Efficient production of highly purified Late Embryogenesis Abundant (LEA) protein from Arabidopsis thaliana by recombinant DNA technology

Abstract

Late embryogenesis abundant (LEA) proteins are induced in cellular dehydration, such as freezing, drought, or desiccation. They can be involved in antioxidative defense, ion sequestration, and structural stabilization of both membranes and enzymes during freezing or drying, while by forming intracellular proteinaceous condensates they increase structural integrity and intracellular viscosity of cells during desiccation 1. The genome of the model plant Arabidopsis thaliana contains 51 genes encoding LEA proteins2. The majority of these LEA proteins (35%) belongs to Pfam LEA_4 (PF02987) family. In silico analysis suggested that these proteins are highly hydrophilic proteins with significant intrinsically disordered protein (IDP) properties. In order to evaluate structural properties and possible functions of LEA_4 protein family under different water content, a representative AtLEA25 protein (At2g42560, 635 aa), naturally located in the cytoplasm of seeds3 was obtained in Escherichia coli by recombinant DNA technology.
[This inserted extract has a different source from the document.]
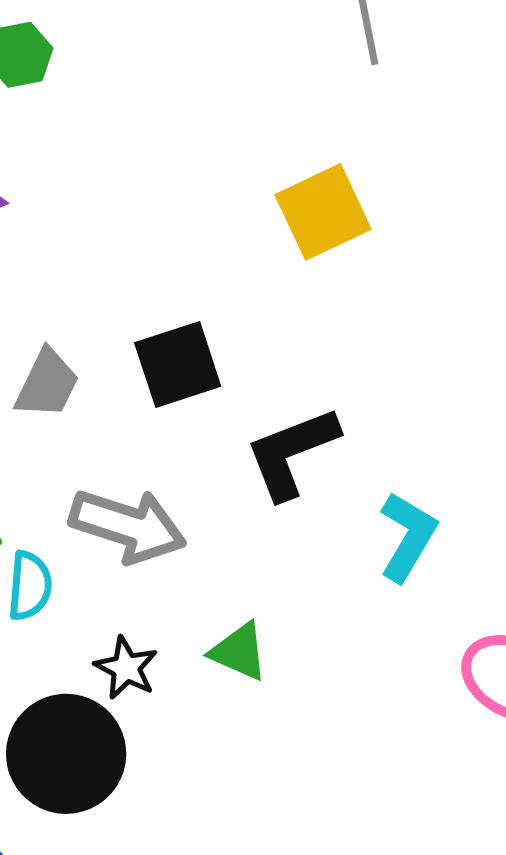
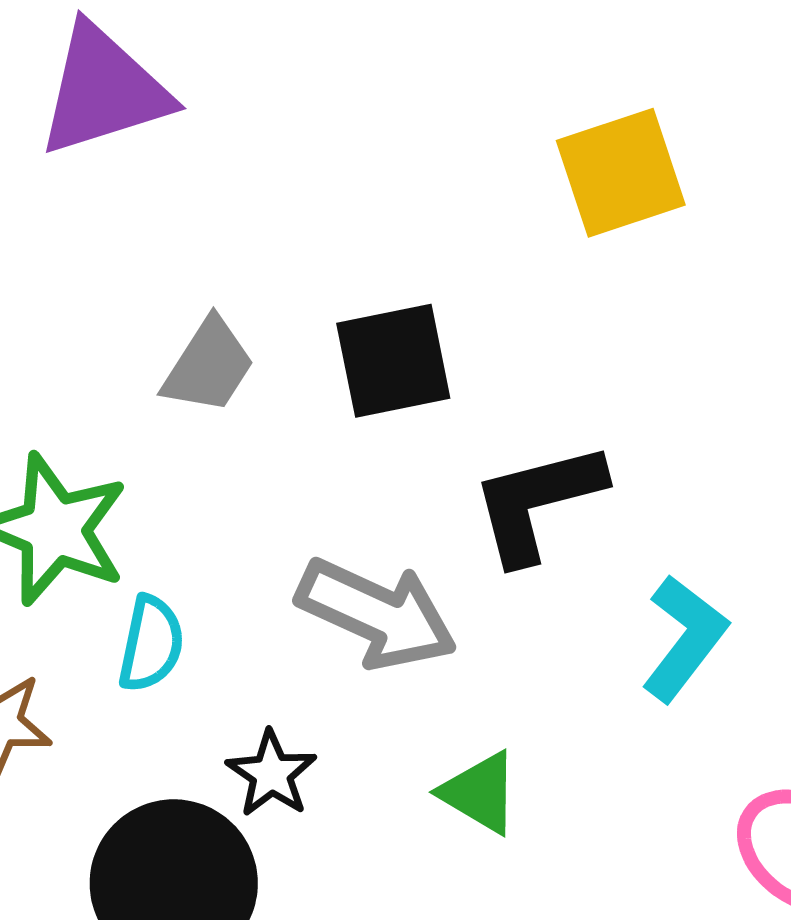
gray arrow: (128, 526) -> (377, 614), moved
green triangle: (239, 652) -> (480, 793), moved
Although this technology has been traditionally used to over-express and purify various globular proteins, numerous reports have shown that the IDPs, due to their structural plasicity are naturally highly susceptible to proteolytic cleavage. To conduct structural and functional studies we developed a robust method to produce highly purified (>95% pure) AtLEA25 with no detectable amount of protein breakdown products.